Bug: `gemini_local` adapter does not clear stale session ID after successful fallback — causes permanent per-heartbeat failure

Francisco · 2026-05-24

Bug: geminilocal adapter does not clear stale session ID after successful fallback — causes permanent per-heartbeat failure loop

Environment

\- paperclipai 2026.513.0 / 2026.517.0, @paperclipai/adapter-gemini-local

\- Adapter type: geminilocal

\- Reproduced on macOS (arm64), Gemini CLI installed globally

\- Any agent with a heartbeat interval long enough for Gemini CLI to expire its local session files (typically > \~24–48 h)

Summary

The geminilocal adapter correctly detects when a stored session ID is no longer valid and retries the run with a fresh session

(runAttempt(null)). However, after the retry succeeds, the stale session ID is not cleared from agentruntimestate. On every subsequent

heartbeat, the adapter loads the same invalid ID, fails on the first attempt, falls back, and succeeds — but the root cause is never

Answers

Francisco · 2026-05-26

Hi there, thanks a lot for your attention... I think I'll just wait for the fix.. thanks again. Happy to help

Aron Prins · 2026-05-25

Francisco — third clean trace from you this month and they keep landing in the right place. Verified #6608 against the adapter shape on master and the call-site logic checks out: the retry branch returns the success result but doesn't propagate the new session ID through to agentruntimestate, so the stale UUID keeps getting reloaded on the next heartbeat. The lastrunstatus='failed' part is the worst piece of the bug — it makes monitoring lie about agents that are actually completing work, which is exactly the surface that triggers the autonomous self-repair behavior you saw with the duplicate CTO.

Your suggested fix priority is right: (1) clear sessionid = NULL on the fallback path as the minimum safe correction, (2) persist the new session ID from runAttempt(null) as the preferred fix. The reason to prefer (2) over (1) is that Gemini's session resume is cheap and useful when it works — dropping to NULL every recovery means every subsequent heartbeat is a cold start on context.

Three things worth adding to #6608 yourself, while it's still fresh:

lastrunstatus correction is part of the fix surface. Even when fallback succeeds, the persisted status should reflect the successful retry, not the initial attempt's failure. Otherwise dashboards and scanSilentActiveRuns (yes, the same path from #6596) get the wrong signal. Worth calling out as a sub-item in the "Suggested fix" section so it doesn't get dropped from the patch scope. The secondary-effect story is important and underweighted in the report. A geminilocal CEO creating a duplicate CTO as autonomous recovery is the kind of compounding failure mode that's easy to dismiss as "agent did a weird thing" until you trace it back here. Consider moving that paragraph above the "Impact" header — it's the strongest case for prioritizing this above a "log-noise" classification. #6608 + #6596 + #6597 are all instances of the same root pattern: Paperclip's recovery/state-persistence layer treats infrastructure failures as agent failures, then takes expensive corrective action. If you add a one-line meta-comment on one of the three issues cross-referencing the other two and flagging the shared root cause, that gives the team the signal to decide whether it warrants a tracking epic rather than three independent fixes.

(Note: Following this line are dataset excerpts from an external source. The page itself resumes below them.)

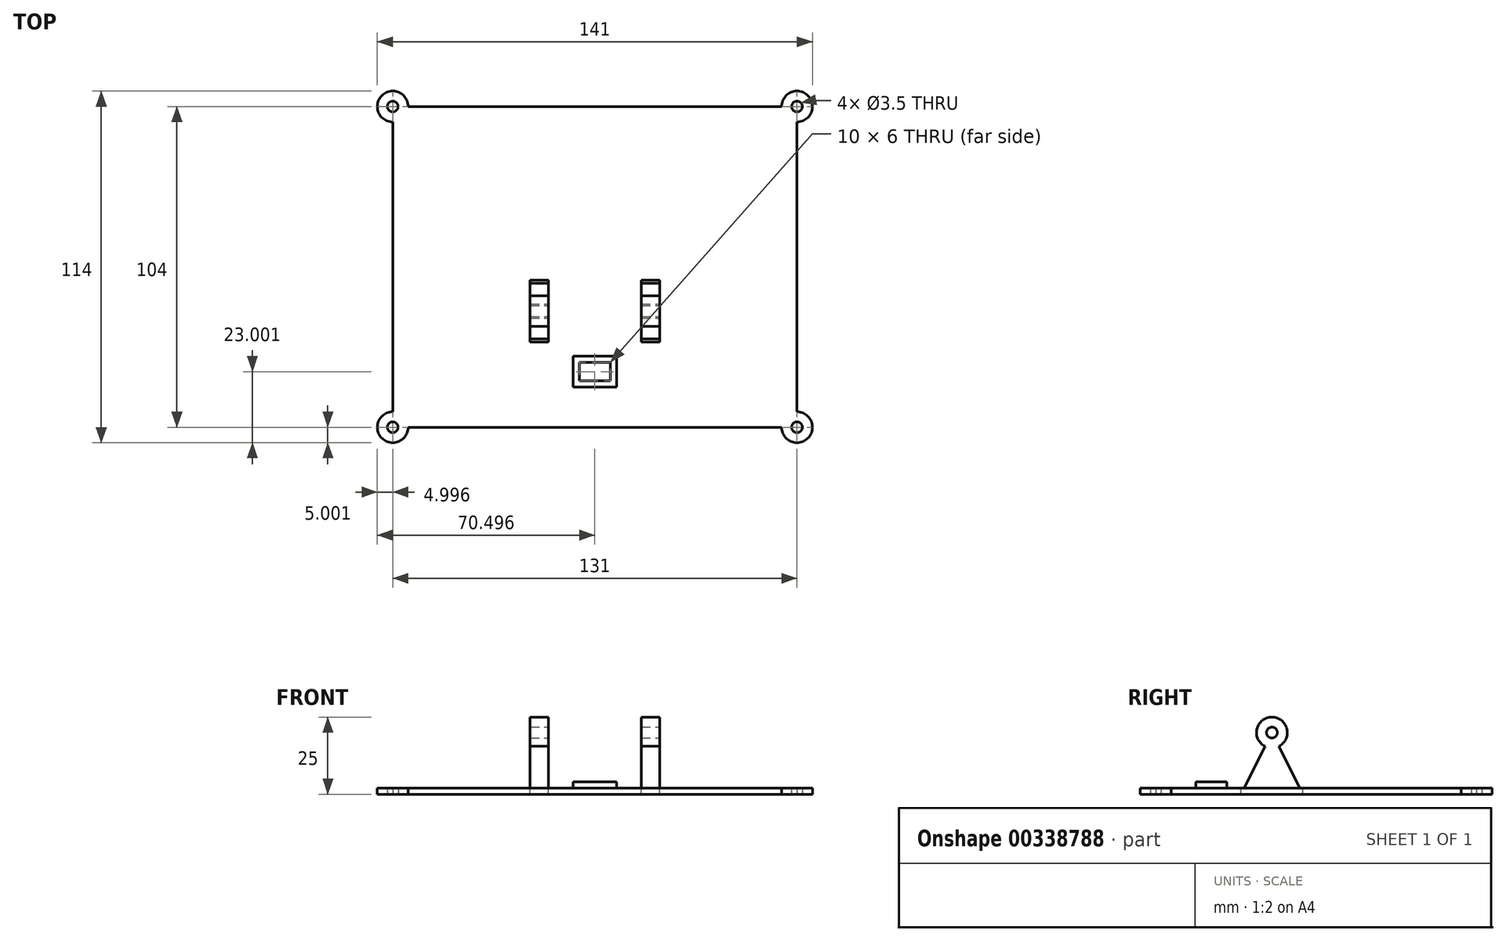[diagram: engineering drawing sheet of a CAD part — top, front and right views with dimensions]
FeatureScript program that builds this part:
annotation { "Feature Type Name" : "Feature", "Feature Type Description" : "" }
export const myFeature = defineFeature(function(context is Context, id is Id, definition is map)
    precondition{}
    {
        {
            var Q0;
            Q0=qCreatedBy(makeId("Top.planeOp"),FACE);
            var sketch = newSketch(context, id + "F0", { "sketchPlane" : qUnion([Q0])});
            skArc(sketch, "E0", {"start": v(-87.85, 71.33) * mm, "mid": v(-92.84, 66.33) * mm, "end": v(-87.84, 61.33) * mm});
            skLineSegment(sketch, "E1", {"start": v(-82.84, 66.33) * mm, "end": v(-82.84, 66.33) * mm});
            skArc(sketch, "E2", {"start": v(-87.84, -32.67) * mm, "mid": v(-91.38, -41.2) * mm, "end": v(-82.84, -37.67) * mm});
            skLineSegment(sketch, "E3", {"start": v(-82.84, -37.67) * mm, "end": v(-82.84, -37.67) * mm});
            skLineSegment(sketch, "E4", {"start": v(-82.84, -37.67) * mm, "end": v(-22.34, -37.67) * mm});
            skArc(sketch, "E5", {"start": v(-82.84, 66.33) * mm, "mid": v(-84.3, 69.87) * mm, "end": v(-87.85, 71.33) * mm});
            skLineSegment(sketch, "E6", {"start": v(43.16, 61.33) * mm, "end": v(43.16, 61.33) * mm});
            skArc(sketch, "E7", {"start": v(43.16, 61.33) * mm, "mid": v(46.7, 69.87) * mm, "end": v(38.16, 66.33) * mm});
            skArc(sketch, "E8", {"start": v(38.16, -37.67) * mm, "mid": v(46.7, -41.2) * mm, "end": v(43.16, -32.67) * mm});
            skCircle(sketch, "E9", {"center": v(-87.84, 66.33) * mm, "radius": 1.75 * mm});
            skCircle(sketch, "E10", {"center": v(43.16, 66.33) * mm, "radius": 1.75 * mm});
            skCircle(sketch, "E11", {"center": v(-87.84, -37.67) * mm, "radius": 1.75 * mm});
            skCircle(sketch, "E12", {"center": v(43.16, -37.67) * mm, "radius": 1.75 * mm});
            skLineSegment(sketch, "E13", {"start": v(-22.34, -37.67) * mm, "end": v(38.16, -37.67) * mm});
            skLineSegment(sketch, "E14.bottom", {"start": v(-27.34, -16.67) * mm, "end": v(-17.34, -16.67) * mm});
            skLineSegment(sketch, "E14.left", {"start": v(-27.34, -16.67) * mm, "end": v(-27.34, -22.67) * mm});
            skLineSegment(sketch, "E14.right", {"start": v(-17.34, -16.67) * mm, "end": v(-17.34, -22.67) * mm});
            skLineSegment(sketch, "E15", {"start": v(-87.84, 61.33) * mm, "end": v(-87.84, -32.67) * mm});
            skLineSegment(sketch, "E16", {"start": v(-82.84, 66.33) * mm, "end": v(38.16, 66.33) * mm});
            skLineSegment(sketch, "E17", {"start": v(43.16, 61.33) * mm, "end": v(43.16, -32.67) * mm});
            skLineSegment(sketch, "E18", {"start": v(-29.34, -14.67) * mm, "end": v(-15.34, -14.67) * mm});
            skLineSegment(sketch, "E19", {"start": v(-15.34, -14.67) * mm, "end": v(-15.34, -24.67) * mm});
            skLineSegment(sketch, "E20", {"start": v(-15.34, -24.67) * mm, "end": v(-29.34, -24.67) * mm});
            skLineSegment(sketch, "E21", {"start": v(-29.34, -24.67) * mm, "end": v(-29.34, -14.67) * mm});
            skLineSegment(sketch, "E22", {"start": v(-27.34, -22.67) * mm, "end": v(-17.34, -22.67) * mm});
            skSolve(sketch);
        }
        {
            var Q0;
            Q0=qCreatedBy(makeId("Front.planeOp"),FACE);
            var sketch = newSketch(context, id + "F1", { "sketchPlane" : qUnion([Q0])});
            skLineSegment(sketch, "E23", {"start": v(-43.34, 0) * mm, "end": v(-37.34, 0) * mm});
            skLineSegment(sketch, "E24", {"start": v(-7.34, 0) * mm, "end": v(-1.34, 0) * mm});
            skLineSegment(sketch, "E25.top", {"start": v(-43.34, 25) * mm, "end": v(-37.34, 25) * mm});
            skLineSegment(sketch, "E25.left", {"start": v(-43.34, 0) * mm, "end": v(-43.34, 25) * mm});
            skLineSegment(sketch, "E25.right", {"start": v(-37.34, 0) * mm, "end": v(-37.34, 25) * mm});
            skLineSegment(sketch, "E26.top", {"start": v(-7.34, 25) * mm, "end": v(-1.34, 25) * mm});
            skLineSegment(sketch, "E26.left", {"start": v(-7.34, 0) * mm, "end": v(-7.34, 25) * mm});
            skLineSegment(sketch, "E26.right", {"start": v(-1.34, 0) * mm, "end": v(-1.34, 25) * mm});
            skPoint(sketch, "E27.0", {"position": v(0, 0) * mm});
            skSolve(sketch);
        }
        {
            var Q0;
            Q0=makeQuery(id+"F1.imprint","IMPRINT",FACE,{"disambiguationData":[TD([[makeQuery(id+"F1.imprint","IMPRINT",EDGE,{"derivedFrom":sQuery(id+"F1.wireOp",EDGE,"E23")}),1.0]])]});
            var Q1;
            Q1=makeQuery(id+"F1.imprint","IMPRINT",FACE,{"disambiguationData":[TD([[makeQuery(id+"F1.imprint","IMPRINT",EDGE,{"derivedFrom":sQuery(id+"F1.wireOp",EDGE,"E24")}),1.0]])]});
            extrude(context, id + "F2", {"entities" : qUnion([Q0, Q1]), "endBound" : BoundingType.SYMMETRIC, "depth" : 20 * mm});
        }
        {
            var Q0;
            Q0 = qSketchRegion(id + "F0", true);
            extrude(context, id + "F3", {"entities" : qUnion([Q0]), "depth" : 2 * mm});
        }
        {
            var Q0;
            Q0=qCreatedBy(makeId("Right.planeOp"),FACE);
            var sketch = newSketch(context, id + "F4", { "sketchPlane" : qUnion([Q0])});
            skLineSegment(sketch, "E28.0.0", {"start": v(10, 0) * mm, "end": v(10, 2.02) * mm});
            skLineSegment(sketch, "E28.0.1", {"start": v(10, 25) * mm, "end": v(0, 25) * mm});
            skLineSegment(sketch, "E28.0.2", {"start": v(-10, 25) * mm, "end": v(-10, 2.02) * mm});
            skLineSegment(sketch, "E28.0.3", {"start": v(-10, 0) * mm, "end": v(10, 0) * mm});
            skLineSegment(sketch, "E29", {"start": v(0, 25) * mm, "end": v(-10, 25) * mm});
            skCircle(sketch, "E30", {"center": v(0, 20) * mm, "radius": 5 * mm});
            skPoint(sketch, "E30.second.point", {"position": v(0, 15) * mm});
            skPoint(sketch, "E30.third.point", {"position": v(-2.77, 15.83) * mm});
            skLineSegment(sketch, "E31", {"start": v(0, 20) * mm, "end": v(10, 0) * mm});
            skLineSegment(sketch, "E32", {"start": v(0, 20) * mm, "end": v(-10, 0) * mm});
            skCircle(sketch, "E33", {"center": v(0, 20) * mm, "radius": 1.75 * mm});
            skLineSegment(sketch, "E34", {"start": v(10, 2.02) * mm, "end": v(10, 25) * mm});
            skLineSegment(sketch, "E35", {"start": v(-10, 2.02) * mm, "end": v(-10, 0) * mm});
            skLineSegment(sketch, "E36", {"start": v(10, 2.02) * mm, "end": v(-10, 2.02) * mm});
            skSolve(sketch);
        }
        {
            var Q0;
            {var subQ2=sQuery(id+"F4.wireOp",EDGE,"E28.0.1");Q0=makeQuery(id+"F4.imprint","IMPRINT",FACE,{"disambiguationData":[TD([[makeQuery(id+"F4.imprint","IMPRINT",EDGE,{"derivedFrom":subQ2}),1.0]])]});}
            var Q1;
            {var subQ6=sQuery(id+"F4.wireOp",EDGE,"E28.0.2");Q1=makeQuery(id+"F4.imprint","IMPRINT",FACE,{"disambiguationData":[TD([[makeQuery(id+"F4.imprint","IMPRINT",EDGE,{"derivedFrom":subQ6}),1.0]])]});}
            var Q2;
            {var subQ0=sQuery(id+"F4.wireOp",EDGE,"E32");var subQ1=sQuery(id+"F4.wireOp",EDGE,"E31");var subQ2=makeQuery(id+"F4.imprint","INTERSECT",VERTEX,{"derivedFrom":[subQ1,subQ0]});Q2=makeQuery(id+"F4.imprint","IMPRINT",FACE,{"disambiguationData":[TD([[makeQuery(id+"F4.imprint","IMPRINT",EDGE,{"disambiguationData":[TD([[subQ2,-1.0]])],"derivedFrom":subQ1}),1.0]])]});}
            var Q3;
            {var subQ0=sQuery(id+"F4.wireOp",EDGE,"E32");var subQ1=sQuery(id+"F4.wireOp",EDGE,"E31");var subQ2=makeQuery(id+"F4.imprint","INTERSECT",VERTEX,{"derivedFrom":[subQ1,subQ0]});Q3=makeQuery(id+"F4.imprint","IMPRINT",FACE,{"disambiguationData":[TD([[makeQuery(id+"F4.imprint","IMPRINT",EDGE,{"disambiguationData":[TD([[subQ2,-1.0]])],"derivedFrom":subQ1}),-1.0]])]});}
            extrude(context, id + "F5", {"entities" : qUnion([Q0, Q1, Q2, Q3]), "operationType" : NewBodyOperationType.REMOVE, "endBound" : BoundingType.THROUGH_ALL, "oppositeDirection" : true, "depth" : 25 * mm});
        }
        {
            var Q0;
            Q0=makeQuery(id+"F0.imprint","IMPRINT",FACE,{"disambiguationData":[TD([[makeQuery(id+"F0.imprint","IMPRINT",EDGE,{"derivedFrom":sQuery(id+"F0.wireOp",EDGE,"E14.bottom")}),1.0]])]});
            extrude(context, id + "F6", {"entities" : qUnion([Q0]), "operationType" : NewBodyOperationType.ADD, "depth" : 4 * mm});
        }
    });
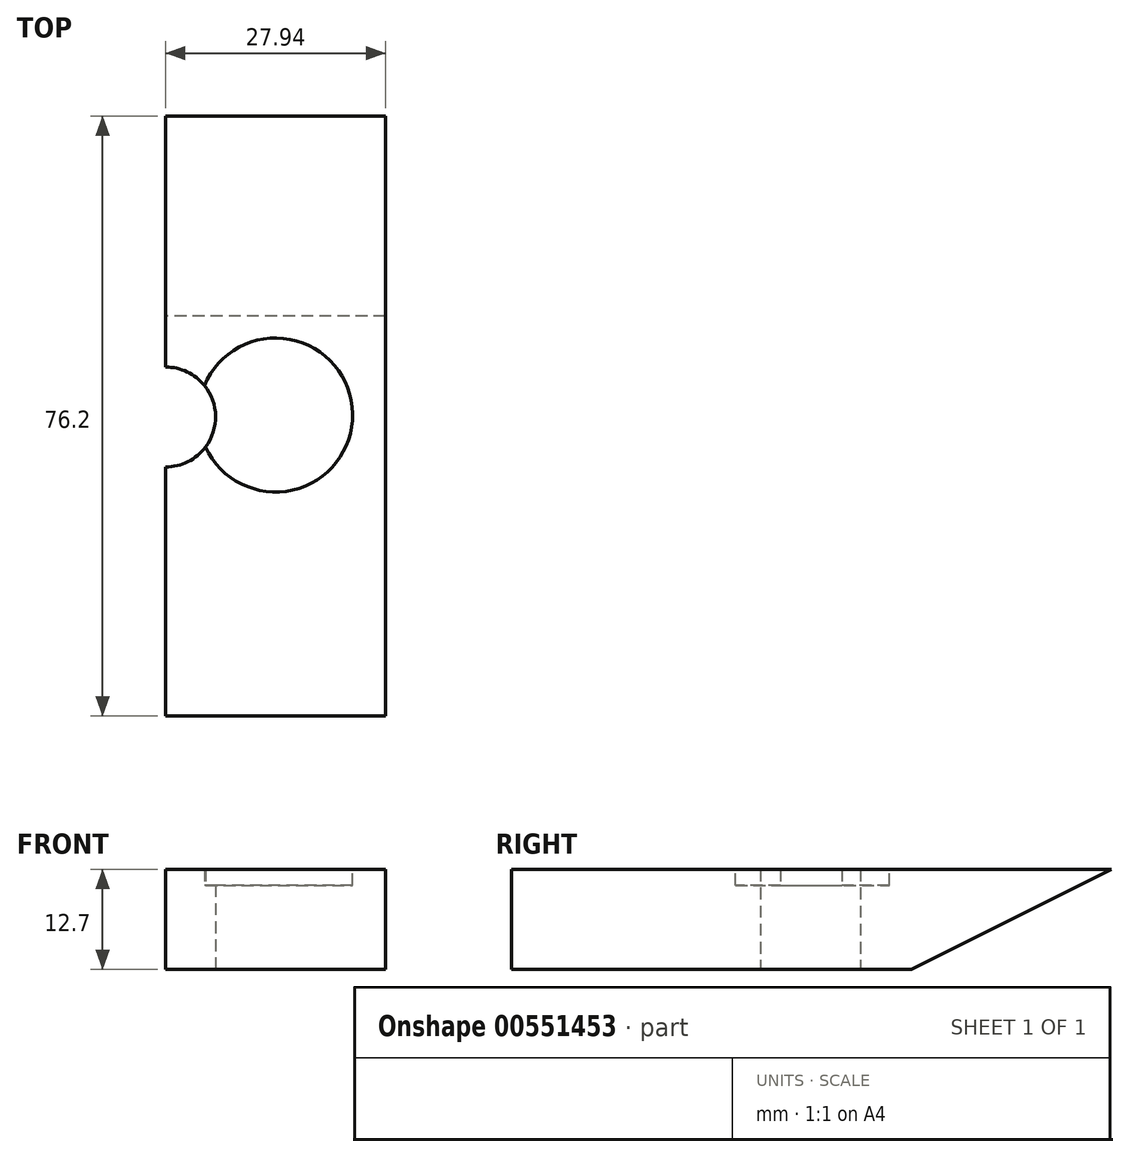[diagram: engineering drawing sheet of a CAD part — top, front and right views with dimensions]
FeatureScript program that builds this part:
annotation { "Feature Type Name" : "Feature", "Feature Type Description" : "" }
export const myFeature = defineFeature(function(context is Context, id is Id, definition is map)
    precondition{}
    {
        {
            var Q0;
            Q0=qCreatedBy(makeId("Right.planeOp"),FACE);
            var sketch = newSketch(context, id + "F0", { "sketchPlane" : qUnion([Q0])});
            skLineSegment(sketch, "E0", {"start": v(0, 0) * mm, "end": v(0, 12.7) * mm});
            skLineSegment(sketch, "E1", {"start": v(0, 12.7) * mm, "end": v(76.2, 12.7) * mm});
            skLineSegment(sketch, "E2", {"start": v(76.2, 12.7) * mm, "end": v(50.8, 0) * mm});
            skLineSegment(sketch, "E3", {"start": v(50.8, 0) * mm, "end": v(0, 0) * mm});
            skSolve(sketch);
        }
        {
            var Q0;
            Q0=qSketchRegion(id+"F0",true);
            extrude(context, id + "F1", {"entities" : qUnion([Q0]), "depth" : 27.94 * mm, "offsetDistance" : 25.4 * mm});
        }
        {
            var Q0;
            Q0=makeQuery(id+"F1.opExtrude","SWEPT_FACE",FACE,{"disambiguationData":[OSD([sQuery(id+"F0.wireOp",EDGE,"E1")])]});
            var sketch = newSketch(context, id + "F2", { "sketchPlane" : qUnion([Q0])});
            skCircle(sketch, "E4", {"center": v(13.97, 38.23) * mm, "radius": 9.78 * mm});
            skLineSegment(sketch, "E5", {"start": v(13.97, 76.2) * mm, "end": v(13.97, 48) * mm, "construction": true});
            skLineSegment(sketch, "E6", {"start": v(13.97, 38.23) * mm, "end": v(0, 38.23) * mm, "construction": true});
            skLineSegment(sketch, "E7", {"start": v(0, 38.23) * mm, "end": v(0, 76.2) * mm, "construction": true});
            skSolve(sketch);
        }
        {
            var Q0;
            Q0=qSketchRegion(id+"F2",true);
            extrude(context, id + "F3", {"entities" : qUnion([Q0]), "operationType" : NewBodyOperationType.REMOVE, "oppositeDirection" : true, "depth" : 2 * mm, "offsetDistance" : 25.4 * mm});
        }
        {
            var Q0;
            Q0=qCreatedBy(makeId("Top.planeOp"),FACE);
            var sketch = newSketch(context, id + "F4", { "sketchPlane" : qUnion([Q0])});
            skLineSegment(sketch, "E8", {"start": v(0, 0) * mm, "end": v(0, 75.95) * mm});
            skLineSegment(sketch, "E9", {"start": v(14.07, 37.97) * mm, "end": v(0, 37.97) * mm});
            skPoint(sketch, "E9.startSnap0", {"position": v(0, 37.97) * mm});
            skCircle(sketch, "E10", {"center": v(0, 37.97) * mm, "radius": 6.35 * mm});
            skLineSegment(sketch, "E11", {"start": v(0, 75.95) * mm, "end": v(0, 37.97) * mm, "construction": true});
            skSolve(sketch);
        }
        {
            var Q0;
            Q0=qSketchRegion(id+"F4",true);
            extrude(context, id + "F5", {"entities" : qUnion([Q0]), "operationType" : NewBodyOperationType.REMOVE, "depth" : 25.4 * mm, "offsetDistance" : 25.4 * mm});
        }
    });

Workaround (only run this if you're comfortable with direct database writes — you can permanently lose run history if you target the wrong rows):

sql -- ⚠️ Read-only check first: confirm what you're about to update. SELECT agentid, sessionid, lastrunstatus, lasterror FROM agentruntimestate WHERE agentid = '<agent-uuid>' AND lastrunstatus = 'failed';

-- Only run the UPDATE if the SELECT shows exactly the row(s) you intend to clear. UPDATE agentruntimestate SET sessionid = NULL, lasterror = NULL, lastrunstatus = 'completed', updatedat = NOW() WHERE agentid = '<agent-uuid>' AND lastrunstatus = 'failed';

A few guardrails worth knowing before you run this:

The WHERE lastrunstatus = 'failed' clause prevents clobbering a legitimately-in-progress agent if heartbeat timing changes between your SELECT and UPDATE. Pause the agent (POST /api/agents/{agentId}/pause) before running the UPDATE so no heartbeat fires mid-edit. Take a snapshot of the row first (pgdump a single row, or just keep the SELECT output) so you can undo if needed. Don't run this in bulk across agents unless you've confirmed each one is in the same stale-session state. The lastrunstatus = 'failed' filter is a guard, not a guarantee.

If any of those steps are unfamiliar territory, sit tight for the upstream fix rather than touching the DB — the bug is annoying but not destructive, and a manual edit at the wrong moment is.